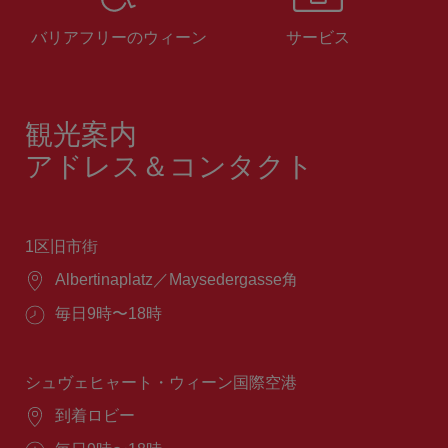
バリアフリーのウィーン
サービス
観光案内
アドレス＆コンタクト
1区旧市街
場
Albertinaplatz／Maysedergasse角
所：
営
毎日9時〜18時
業
時
間：
シュヴェヒャート・ウィーン国際空港
場
到着ロビー
所：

### Directive
Reproduce the text from the data above line for line, with nothing changed. Leave the pictures out of your answer.

### Exercise output
バリアフリーのウィーン
サービス
観光案内
アドレス＆コンタクト
1区旧市街
場
Albertinaplatz／Maysedergasse角
所：
営
毎日9時〜18時
業
時
間：
シュヴェヒャート・ウィーン国際空港
場
到着ロビー
所：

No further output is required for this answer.